= Kenneth P. Weiss =

American businessman

Kenneth P. Weiss was an American entrepreneur, human factors engineer and inventor. He invented the SecurID Card, now a trademark of RSA Security.

==Career==
Weiss held a bachelor's degree from the University of Bridgeport, continued graduate studies and research at the University of New Hampshire and Temple University, and received a doctorate from the Neotarian Fellowship.

He founded Security Dynamics in 1984, and served as CEO until 1986, and chairman of the board and CTO until 1996. He initiated the purchase in 1993 of RSA Security, then a small encryption company working in internet commerce. In 1994, Security Dynamics went public on the NASDAQ stock exchange. Weiss was the company's largest individual shareholder.. The company developed and sold the SecurID Card and RSA encryption technologies for computer security, electronic commerce and identity authentication. He resigned in 1996 citing policy disagreements with directors and with the company's operations and policies, when the company had achieved a market capitalization of more than $4 billion In 2006 the company was purchased by EMC Corporation.
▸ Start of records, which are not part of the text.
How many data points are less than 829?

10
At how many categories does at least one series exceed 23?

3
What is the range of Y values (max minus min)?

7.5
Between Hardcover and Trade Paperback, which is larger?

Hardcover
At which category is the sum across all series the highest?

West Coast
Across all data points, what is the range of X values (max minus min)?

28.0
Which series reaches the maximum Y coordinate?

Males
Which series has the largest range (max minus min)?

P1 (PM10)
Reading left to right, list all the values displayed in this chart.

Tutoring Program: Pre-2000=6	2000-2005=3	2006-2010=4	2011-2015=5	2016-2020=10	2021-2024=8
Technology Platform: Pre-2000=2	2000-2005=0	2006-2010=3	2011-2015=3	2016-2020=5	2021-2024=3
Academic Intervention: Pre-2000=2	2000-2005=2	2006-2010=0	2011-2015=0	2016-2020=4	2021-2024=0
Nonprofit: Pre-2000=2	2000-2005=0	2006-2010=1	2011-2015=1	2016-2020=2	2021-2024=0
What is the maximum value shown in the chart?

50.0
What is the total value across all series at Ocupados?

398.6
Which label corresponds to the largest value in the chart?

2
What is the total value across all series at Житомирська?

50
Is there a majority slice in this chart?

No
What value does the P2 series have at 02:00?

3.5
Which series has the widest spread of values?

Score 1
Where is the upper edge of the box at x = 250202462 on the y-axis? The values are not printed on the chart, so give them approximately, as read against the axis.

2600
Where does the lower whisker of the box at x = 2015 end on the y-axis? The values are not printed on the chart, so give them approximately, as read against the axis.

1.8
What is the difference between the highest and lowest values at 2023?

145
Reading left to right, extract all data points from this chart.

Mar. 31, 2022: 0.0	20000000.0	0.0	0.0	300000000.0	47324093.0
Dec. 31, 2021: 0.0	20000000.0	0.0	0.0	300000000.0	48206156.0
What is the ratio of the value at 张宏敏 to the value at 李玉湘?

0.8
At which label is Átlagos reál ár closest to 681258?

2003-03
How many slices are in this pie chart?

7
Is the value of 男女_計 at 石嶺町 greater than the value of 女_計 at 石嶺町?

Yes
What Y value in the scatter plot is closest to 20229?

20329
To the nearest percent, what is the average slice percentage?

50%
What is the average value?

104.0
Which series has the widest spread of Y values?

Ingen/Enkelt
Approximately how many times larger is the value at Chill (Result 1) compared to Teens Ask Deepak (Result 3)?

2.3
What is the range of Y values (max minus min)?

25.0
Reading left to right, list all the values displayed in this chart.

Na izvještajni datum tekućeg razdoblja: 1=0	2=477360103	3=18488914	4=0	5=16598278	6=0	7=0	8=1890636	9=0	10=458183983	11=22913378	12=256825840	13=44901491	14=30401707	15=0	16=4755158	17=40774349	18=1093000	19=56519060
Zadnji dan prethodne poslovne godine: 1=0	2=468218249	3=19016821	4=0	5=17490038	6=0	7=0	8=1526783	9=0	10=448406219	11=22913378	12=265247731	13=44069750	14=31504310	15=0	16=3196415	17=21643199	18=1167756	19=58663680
In 1994 he published an article enumerating what he regarded as seven significant flaws in the Clipper chip initiative. Weiss’ position and the article contributed to the abandonment of the multibillion-dollar U.S. government program, which Weiss asserted would have allowed electronic eavesdropping on any US citizen with a surveillance chip embedded in private electronic communication equipment.

Weiss had taught at Penn State, the University of Bridgeport, Nasson College, and at King's College, where he was chairman of the psychology department for seven years as a professor and textbook author.

He was on the editorial board of the Journal of Information Systems Security, and was chairman of the identification and authentication division of the American Defense Preparedness Association's committee on computer security. He was also a member of the Technology and Ethics Committee of the Information Systems Security Association (ISSA).

Until his death on 8 February 2025, Weiss was the founder and CEO of Universal Secure Registry (USR), a company based in Newton, Massachusetts, that develops technologies for identification, authentication and mobile phone applications.

He held 22 U.S. patents, as well as foreign patents.

==Awards and recognition==
Weiss was a member of the American Association for the Advancement of Science, and the honor societies Sigma Xi and Psi Chi.

==Philanthropic work==

Weiss was also involved philanthropic work for the Cape Ann Symphony, Rockport Chamber Music Society, Gloucester Stage Co., the Gloucester Schooner Festival, historical meeting house restoration, the Cape Ann Historical Association, the Perfect Storm Foundation, Addison Gilbert and Beverly Hospitals, the Lahey Clinic, and political action groups.